Adams Matthew, Hidle Hannah, Chang Daniel, Richard Ann M, Williams Antony J, Shah Imran, Patlewicz Grace
ORAU, Oak Ridge, TN, 37830, USA.
Center for Computational Toxicology & Exposure (CCTE), U.S. Environmental Protection Agency, Research Triangle Park, Durham, NC, 27709, USA.
Comput Toxicol. 2023 Feb 1;25. doi: 10.1016/j.comtox.2022.100256.
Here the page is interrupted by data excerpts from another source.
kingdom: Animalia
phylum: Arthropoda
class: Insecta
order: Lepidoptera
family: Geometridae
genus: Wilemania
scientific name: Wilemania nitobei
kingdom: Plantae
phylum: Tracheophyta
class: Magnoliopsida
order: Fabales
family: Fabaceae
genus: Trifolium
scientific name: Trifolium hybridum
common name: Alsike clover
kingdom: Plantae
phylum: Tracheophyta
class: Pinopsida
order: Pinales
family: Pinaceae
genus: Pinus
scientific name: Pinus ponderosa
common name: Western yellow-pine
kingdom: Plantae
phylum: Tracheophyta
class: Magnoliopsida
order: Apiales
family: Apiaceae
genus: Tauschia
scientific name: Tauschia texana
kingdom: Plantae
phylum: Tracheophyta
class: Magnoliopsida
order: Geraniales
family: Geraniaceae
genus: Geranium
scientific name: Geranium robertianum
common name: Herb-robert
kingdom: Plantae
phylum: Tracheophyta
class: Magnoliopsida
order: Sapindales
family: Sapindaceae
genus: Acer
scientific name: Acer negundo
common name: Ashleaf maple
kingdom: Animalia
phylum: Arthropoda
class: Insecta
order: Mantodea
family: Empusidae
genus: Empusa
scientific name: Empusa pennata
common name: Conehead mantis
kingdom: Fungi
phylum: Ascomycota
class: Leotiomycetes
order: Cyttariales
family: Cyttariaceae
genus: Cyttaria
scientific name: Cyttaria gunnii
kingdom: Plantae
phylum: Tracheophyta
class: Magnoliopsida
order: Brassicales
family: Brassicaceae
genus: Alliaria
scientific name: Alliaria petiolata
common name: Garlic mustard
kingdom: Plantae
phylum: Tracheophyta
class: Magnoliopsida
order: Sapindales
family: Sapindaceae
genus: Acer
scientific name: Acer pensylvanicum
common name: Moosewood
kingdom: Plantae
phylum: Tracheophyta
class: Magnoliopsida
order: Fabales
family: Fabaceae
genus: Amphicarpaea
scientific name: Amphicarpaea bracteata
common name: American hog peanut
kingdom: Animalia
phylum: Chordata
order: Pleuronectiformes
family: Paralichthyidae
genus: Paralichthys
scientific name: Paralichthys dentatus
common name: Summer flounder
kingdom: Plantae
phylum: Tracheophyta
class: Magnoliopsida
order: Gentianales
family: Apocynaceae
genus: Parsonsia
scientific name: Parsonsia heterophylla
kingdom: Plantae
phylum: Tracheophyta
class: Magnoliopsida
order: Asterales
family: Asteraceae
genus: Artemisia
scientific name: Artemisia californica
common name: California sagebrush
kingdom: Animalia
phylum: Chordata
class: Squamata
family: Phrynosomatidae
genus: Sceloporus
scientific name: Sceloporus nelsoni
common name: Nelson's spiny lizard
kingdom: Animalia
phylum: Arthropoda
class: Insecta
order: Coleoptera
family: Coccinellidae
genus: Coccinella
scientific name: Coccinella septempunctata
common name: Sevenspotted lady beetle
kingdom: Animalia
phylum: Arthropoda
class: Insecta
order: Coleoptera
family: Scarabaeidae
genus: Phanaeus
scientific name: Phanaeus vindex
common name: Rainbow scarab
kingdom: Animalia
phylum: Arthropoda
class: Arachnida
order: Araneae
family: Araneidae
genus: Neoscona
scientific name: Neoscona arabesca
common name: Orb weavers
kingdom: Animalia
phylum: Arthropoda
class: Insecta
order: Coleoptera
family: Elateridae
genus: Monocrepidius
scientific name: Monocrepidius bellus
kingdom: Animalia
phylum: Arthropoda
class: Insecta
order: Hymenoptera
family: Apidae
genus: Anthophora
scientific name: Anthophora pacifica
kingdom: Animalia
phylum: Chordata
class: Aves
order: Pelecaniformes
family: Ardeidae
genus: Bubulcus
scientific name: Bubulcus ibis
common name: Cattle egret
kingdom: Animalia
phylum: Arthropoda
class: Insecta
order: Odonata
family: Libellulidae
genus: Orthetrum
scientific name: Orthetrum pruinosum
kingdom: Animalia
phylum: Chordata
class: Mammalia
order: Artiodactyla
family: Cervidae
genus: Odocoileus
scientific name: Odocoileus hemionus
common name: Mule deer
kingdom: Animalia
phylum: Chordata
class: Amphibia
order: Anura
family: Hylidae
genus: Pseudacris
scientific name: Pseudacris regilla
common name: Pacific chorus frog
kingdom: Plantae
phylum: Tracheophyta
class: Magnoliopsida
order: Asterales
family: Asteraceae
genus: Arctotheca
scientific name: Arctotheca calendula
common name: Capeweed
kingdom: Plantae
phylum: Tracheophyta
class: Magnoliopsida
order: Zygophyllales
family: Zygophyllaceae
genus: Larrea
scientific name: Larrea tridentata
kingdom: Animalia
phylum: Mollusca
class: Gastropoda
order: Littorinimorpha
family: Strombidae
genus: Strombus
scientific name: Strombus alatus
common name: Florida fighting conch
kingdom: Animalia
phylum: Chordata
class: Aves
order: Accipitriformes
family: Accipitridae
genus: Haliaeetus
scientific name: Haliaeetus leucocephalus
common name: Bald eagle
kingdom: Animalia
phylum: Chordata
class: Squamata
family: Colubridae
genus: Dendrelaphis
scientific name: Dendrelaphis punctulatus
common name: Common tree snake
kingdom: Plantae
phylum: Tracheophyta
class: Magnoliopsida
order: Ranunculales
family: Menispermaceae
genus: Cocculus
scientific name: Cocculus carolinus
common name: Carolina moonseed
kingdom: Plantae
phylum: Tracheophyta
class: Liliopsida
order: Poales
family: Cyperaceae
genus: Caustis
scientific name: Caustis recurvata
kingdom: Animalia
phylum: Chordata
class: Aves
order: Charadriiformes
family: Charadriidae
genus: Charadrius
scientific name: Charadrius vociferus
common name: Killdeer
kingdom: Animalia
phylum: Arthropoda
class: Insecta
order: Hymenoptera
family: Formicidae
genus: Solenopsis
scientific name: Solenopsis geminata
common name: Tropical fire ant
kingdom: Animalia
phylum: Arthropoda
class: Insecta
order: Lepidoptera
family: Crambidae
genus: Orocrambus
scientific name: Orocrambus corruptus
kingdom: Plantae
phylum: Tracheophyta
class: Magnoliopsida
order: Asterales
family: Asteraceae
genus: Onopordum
The Analog Identification Methodology (AIM) was developed over 20 years ago to identify analogues to support read-across at the US Environmental Protection Agency. However, the current public version of the standalone tool, released in 2012, is no longer usable on Windows operating systems supported by Microsoft. Additionally, the structural logic for analogue selection is based on older, customised Simplified molecular-input-line-entry system (SMILES)-type features that are incompatible with modern cheminformatics tools. Given these limitations, a case study was undertaken to explore a more transparent, extensible method of implementing the AIM fragments using Chemical Subgraphs and Reactions Mark-up Language (CSRML). A CSRML file was developed to codify the original AIM fragments, and the extent to which AIM fragments were faithfully replicated was assessed using the AIM Database. The overall mean performance of the CSRML-AIM across all fragments in terms of sensitivity, specificity, and Jaccard similarity was 89.5%, 99.9%, and 82.2%, respectively. Comparing the AIM fragments with public ToxPrints using a large set of ~25,000 substances of regulatory interest to EPA found them to be dissimilar, with an average maximum Jaccard score of 0.24 for AIM and 0.29 for ToxPrint fingerprints. Both fragment sets were then used as inputs in the automated read-across approach, Generalised Read-Across (GenRA), to evaluate the quality of fit in predicting rat acute oral toxicity LD values with the coefficient of determination (R) and root mean squared error (RMSE). The performance of AIM fragments was R=0.434 and RMSE=0.663 whereas that of ToxPrints was R=0.477 and RMSE=0.638. A bootstrap resampling using 100 iterations found the mean and the 95 confidence interval of R to be 0.349 [0.319, 0.379] for AIM fragments and 0.377 [0.338, 0.412] for ToxPrints. Although AIM and ToxPrints performed similarly in predicting LD they differed in their performance at a local level, revealing that their features can offer complementary insights.
模拟识别方法(AIM)是20多年前开发的,用于识别类似物以支持美国环境保护局的跨类别推断。然而,2012年发布的独立工具的当前公共版本在微软支持的Windows操作系统上已无法使用。此外,类似物选择的结构逻辑基于较旧的、定制的简化分子输入线性输入系统(SMILES)类型的特征,这些特征与现代化学信息学工具不兼容。鉴于这些限制,开展了一项案例研究,以探索一种使用化学子图和反应标记语言(CSRML)来实现AIM片段的更透明、可扩展的方法。开发了一个CSRML文件来编纂原始的AIM片段,并使用AIM数据库评估AIM片段被如实复制的程度。就灵敏度、特异性和杰卡德相似度而言,CSRML - AIM在所有片段上的总体平均性能分别为89.5%、99.9%和82.2%。使用大约25000种对美国环境保护局具有监管意义的物质的大集合,将AIM片段与公共毒理学指纹图谱(ToxPrints)进行比较,发现它们不相似,AIM的平均最大杰卡德分数为0.24,ToxPrint指纹图谱为0.29。然后,将这两个片段集用作自动跨类别推断方法广义跨类别推断(GenRA)的输入,以使用决定系数(R)和均方根误差(RMSE)评估预测大鼠急性经口毒性半数致死剂量(LD)值时的拟合质量。AIM片段的性能为R = 0.434,RMSE = 0.663,而ToxPrints的性能为R = 0.477,RMSE = 0.638。使用100次迭代的自助重采样发现,AIM片段的R的均值和95%置信区间为0.349 [0.319, 0.379],ToxPrints的为0.377 [0.338, 0.412]。尽管AIM和ToxPrints在预测LD方面表现相似,但它们在局部水平的性能有所不同,这表明它们的特征可以提供互补的见解。